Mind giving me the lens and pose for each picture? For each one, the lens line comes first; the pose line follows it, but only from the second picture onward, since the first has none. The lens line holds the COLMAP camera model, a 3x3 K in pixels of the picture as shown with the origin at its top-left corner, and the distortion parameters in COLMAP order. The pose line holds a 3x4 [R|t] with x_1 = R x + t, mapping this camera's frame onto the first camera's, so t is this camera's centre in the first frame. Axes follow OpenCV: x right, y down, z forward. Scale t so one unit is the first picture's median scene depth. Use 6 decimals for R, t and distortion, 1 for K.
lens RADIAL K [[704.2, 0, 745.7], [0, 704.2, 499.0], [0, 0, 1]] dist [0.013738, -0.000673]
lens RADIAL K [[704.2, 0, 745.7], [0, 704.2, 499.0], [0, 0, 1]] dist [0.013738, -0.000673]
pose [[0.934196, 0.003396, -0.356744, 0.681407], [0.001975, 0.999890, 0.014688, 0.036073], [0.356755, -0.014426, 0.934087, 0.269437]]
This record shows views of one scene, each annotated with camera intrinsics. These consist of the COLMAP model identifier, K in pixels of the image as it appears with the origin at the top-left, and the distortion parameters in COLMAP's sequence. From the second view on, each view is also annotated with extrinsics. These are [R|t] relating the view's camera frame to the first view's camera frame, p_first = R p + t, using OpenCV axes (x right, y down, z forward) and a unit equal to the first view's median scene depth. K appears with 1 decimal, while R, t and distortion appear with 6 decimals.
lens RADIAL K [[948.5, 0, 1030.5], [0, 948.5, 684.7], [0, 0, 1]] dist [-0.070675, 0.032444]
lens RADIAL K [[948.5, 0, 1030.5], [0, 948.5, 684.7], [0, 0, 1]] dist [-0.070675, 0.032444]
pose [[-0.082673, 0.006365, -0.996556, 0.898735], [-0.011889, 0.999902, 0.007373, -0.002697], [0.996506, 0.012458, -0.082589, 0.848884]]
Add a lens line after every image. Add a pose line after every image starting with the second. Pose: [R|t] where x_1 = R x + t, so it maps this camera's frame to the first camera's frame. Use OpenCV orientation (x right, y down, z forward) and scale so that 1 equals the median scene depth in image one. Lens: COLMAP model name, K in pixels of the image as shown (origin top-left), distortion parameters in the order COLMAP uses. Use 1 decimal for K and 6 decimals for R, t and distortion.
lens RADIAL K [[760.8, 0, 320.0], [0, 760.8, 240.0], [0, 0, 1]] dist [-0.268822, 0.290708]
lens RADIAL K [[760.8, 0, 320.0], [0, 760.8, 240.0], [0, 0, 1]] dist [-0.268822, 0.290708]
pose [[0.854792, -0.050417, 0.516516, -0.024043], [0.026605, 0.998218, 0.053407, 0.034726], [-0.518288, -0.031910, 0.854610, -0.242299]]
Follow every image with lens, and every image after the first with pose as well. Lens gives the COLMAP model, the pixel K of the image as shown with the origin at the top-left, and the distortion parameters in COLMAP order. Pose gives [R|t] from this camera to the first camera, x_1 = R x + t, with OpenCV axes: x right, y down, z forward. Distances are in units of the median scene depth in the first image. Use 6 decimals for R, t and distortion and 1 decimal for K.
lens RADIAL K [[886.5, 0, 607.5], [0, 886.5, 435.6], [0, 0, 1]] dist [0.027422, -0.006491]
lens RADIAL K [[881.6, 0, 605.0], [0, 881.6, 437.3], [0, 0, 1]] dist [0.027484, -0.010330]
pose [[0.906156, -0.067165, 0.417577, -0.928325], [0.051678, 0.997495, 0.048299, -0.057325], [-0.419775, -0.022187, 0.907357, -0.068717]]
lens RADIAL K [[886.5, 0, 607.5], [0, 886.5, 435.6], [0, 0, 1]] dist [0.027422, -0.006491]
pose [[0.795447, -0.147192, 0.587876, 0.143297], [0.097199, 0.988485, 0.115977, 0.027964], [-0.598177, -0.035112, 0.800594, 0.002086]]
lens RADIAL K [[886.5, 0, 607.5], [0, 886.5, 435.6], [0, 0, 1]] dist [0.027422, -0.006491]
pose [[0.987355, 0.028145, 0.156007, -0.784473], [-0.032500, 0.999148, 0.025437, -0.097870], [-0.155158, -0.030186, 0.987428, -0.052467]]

TASK BRIEF =
Each of the records is to be written out again exactly.

RESULT =
Mind giving me the lens and pose for each picture? For each one, the lens line comes first; the pose line follows it, but only from the second picture onward, since the first has none. The lens line holds the COLMAP camera model, a 3x3 K in pixels of the picture as shown with the origin at its top-left corner, and the distortion parameters in COLMAP order. The pose line holds a 3x4 [R|t] with x_1 = R x + t, mapping this camera's frame onto the first camera's, so t is this camera's centre in the first frame. Axes follow OpenCV: x right, y down, z forward. Scale t so one unit is the first picture's median scene depth. Use 6 decimals for R, t and distortion, 1 for K.
lens RADIAL K [[704.2, 0, 745.7], [0, 704.2, 499.0], [0, 0, 1]] dist [0.013738, -0.000673]
lens RADIAL K [[704.2, 0, 745.7], [0, 704.2, 499.0], [0, 0, 1]] dist [0.013738, -0.000673]
pose [[0.934196, 0.003396, -0.356744, 0.681407], [0.001975, 0.999890, 0.014688, 0.036073], [0.356755, -0.014426, 0.934087, 0.269437]]
This record shows views of one scene, each annotated with camera intrinsics. These consist of the COLMAP model identifier, K in pixels of the image as it appears with the origin at the top-left, and the distortion parameters in COLMAP's sequence. From the second view on, each view is also annotated with extrinsics. These are [R|t] relating the view's camera frame to the first view's camera frame, p_first = R p + t, using OpenCV axes (x right, y down, z forward) and a unit equal to the first view's median scene depth. K appears with 1 decimal, while R, t and distortion appear with 6 decimals.
lens RADIAL K [[948.5, 0, 1030.5], [0, 948.5, 684.7], [0, 0, 1]] dist [-0.070675, 0.032444]
lens RADIAL K [[948.5, 0, 1030.5], [0, 948.5, 684.7], [0, 0, 1]] dist [-0.070675, 0.032444]
pose [[-0.082673, 0.006365, -0.996556, 0.898735], [-0.011889, 0.999902, 0.007373, -0.002697], [0.996506, 0.012458, -0.082589, 0.848884]]
Add a lens line after every image. Add a pose line after every image starting with the second. Pose: [R|t] where x_1 = R x + t, so it maps this camera's frame to the first camera's frame. Use OpenCV orientation (x right, y down, z forward) and scale so that 1 equals the median scene depth in image one. Lens: COLMAP model name, K in pixels of the image as shown (origin top-left), distortion parameters in the order COLMAP uses. Use 1 decimal for K and 6 decimals for R, t and distortion.
lens RADIAL K [[760.8, 0, 320.0], [0, 760.8, 240.0], [0, 0, 1]] dist [-0.268822, 0.290708]
lens RADIAL K [[760.8, 0, 320.0], [0, 760.8, 240.0], [0, 0, 1]] dist [-0.268822, 0.290708]
pose [[0.854792, -0.050417, 0.516516, -0.024043], [0.026605, 0.998218, 0.053407, 0.034726], [-0.518288, -0.031910, 0.854610, -0.242299]]
Follow every image with lens, and every image after the first with pose as well. Lens gives the COLMAP model, the pixel K of the image as shown with the origin at the top-left, and the distortion parameters in COLMAP order. Pose gives [R|t] from this camera to the first camera, x_1 = R x + t, with OpenCV axes: x right, y down, z forward. Distances are in units of the median scene depth in the first image. Use 6 decimals for R, t and distortion and 1 decimal for K.
lens RADIAL K [[886.5, 0, 607.5], [0, 886.5, 435.6], [0, 0, 1]] dist [0.027422, -0.006491]
lens RADIAL K [[881.6, 0, 605.0], [0, 881.6, 437.3], [0, 0, 1]] dist [0.027484, -0.010330]
pose [[0.906156, -0.067165, 0.417577, -0.928325], [0.051678, 0.997495, 0.048299, -0.057325], [-0.419775, -0.022187, 0.907357, -0.068717]]
lens RADIAL K [[886.5, 0, 607.5], [0, 886.5, 435.6], [0, 0, 1]] dist [0.027422, -0.006491]
pose [[0.795447, -0.147192, 0.587876, 0.143297], [0.097199, 0.988485, 0.115977, 0.027964], [-0.598177, -0.035112, 0.800594, 0.002086]]
lens RADIAL K [[886.5, 0, 607.5], [0, 886.5, 435.6], [0, 0, 1]] dist [0.027422, -0.006491]
pose [[0.987355, 0.028145, 0.156007, -0.784473], [-0.032500, 0.999148, 0.025437, -0.097870], [-0.155158, -0.030186, 0.987428, -0.052467]]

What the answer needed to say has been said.